Que se cache-t-il derrière les beaux yeux, l'incroyablement longue chevelure et la beauté juvénile de Carole Bouquet ?
Malheureusement pas grand-chose.
Cet opus de James Bond, sa douzième mission et la cinquième pour Roger Moore, n'apporte rien d'intéressant à la saga.
D'ailleurs, dès l'ouverture c'est ridicule, Rien que pour vos yeux commence par ridiculiser le méchant le plus emblématique de la saga et le film. Rarement, voire jamais, une scène de la saga n'aura été à ce point pitoyable, et le film se conclut dans la laideur avec un appel de Margaret Thatcher.
Entre les deux, cette aventure contient tout de même de bonnes choses, mais peine à tenir sur la durée, ça devient vite ennuyant lors de certains moments. Les personnages n'arrivent pas vraiment à exister, James Bond manque de charisme (malgré les circonstances atténuantes, Roger Moore n'est vraiment pas fait pour ce rôle), les méchants sont invisibles et bien des personnages apparaissent sans qu'on en comprenne l'utilité, à l'image de la jeune patineuse blonde.

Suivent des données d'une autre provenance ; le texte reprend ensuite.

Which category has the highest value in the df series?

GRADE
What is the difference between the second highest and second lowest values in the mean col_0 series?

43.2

C'est dommage, car il y avait du potentiel, notamment avec une Carole Bouquet pleine de vengeance.
Dans la première partie du film, Q sort à James Bond :
Je ne goûte pas à cet humour laborieux
On pourrait en dire tout autant, même s'il est vrai que cet opus calme un peu le jeu sur l'humour douteux, en comparaison à ses prédécesseurs.

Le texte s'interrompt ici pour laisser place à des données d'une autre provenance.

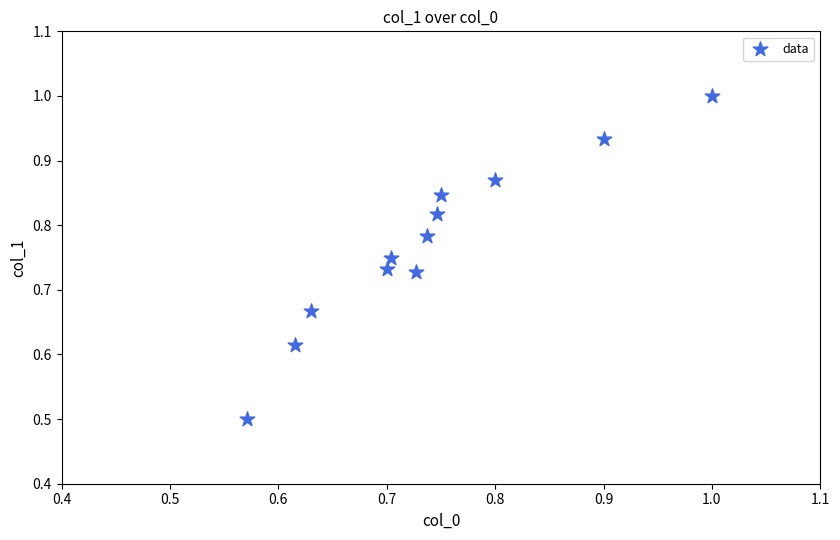

What Y value in the scatter plot is closest to 0?

0.5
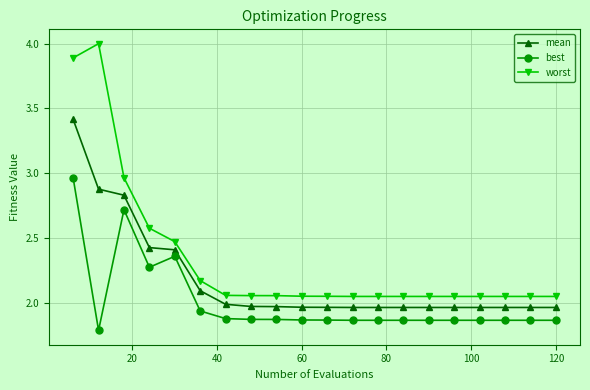

What is the difference between the maximum and minimum values in the mean series?

1.5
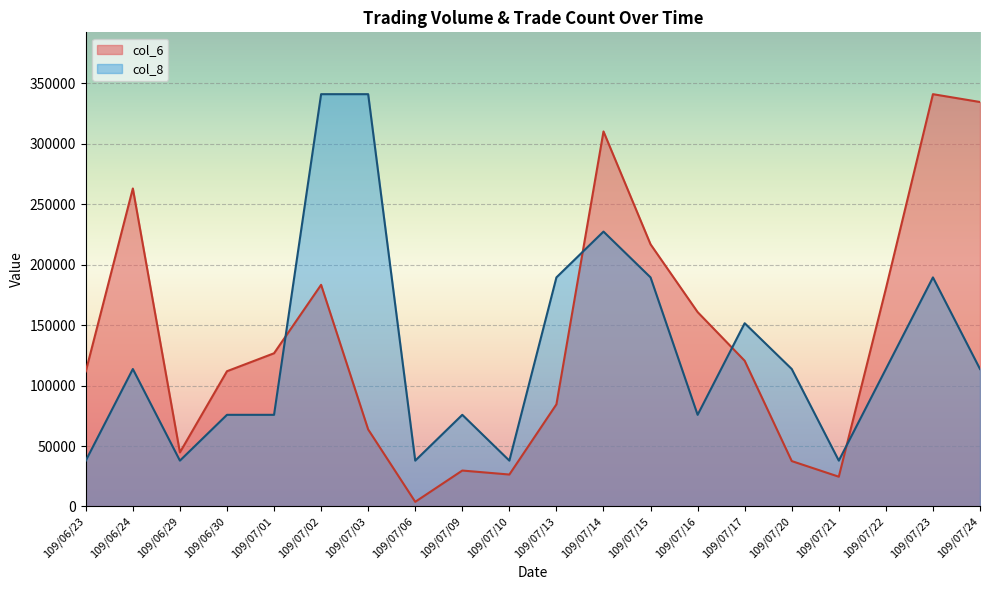

How many lines are shown in the chart?

2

Enfin, dans l'ensemble, l'écriture ne convainc pas, tant les dialogues que personnages et les quelques points positifs ne sauvent pas le film. Ces derniers se trouvent dans le côté carte postale qui est assez sympathique (la Grèce, l'Italie ...) ainsi que dans les séquences d'actions que John Glenn parvient, parfois, à bien mener.
Mais c'est bien peu.
Encore une fois, un James Bond de Roger Moore est décevant, et s'il n'est pas à son aise, il n'est pas aidé, Rien que pour vos Yeux, en plus d'être parfois ridicule, manque de tout, que ce soit de tension, de rythme, d'intérêt, de passion, de scénariste et bien d'autres choses.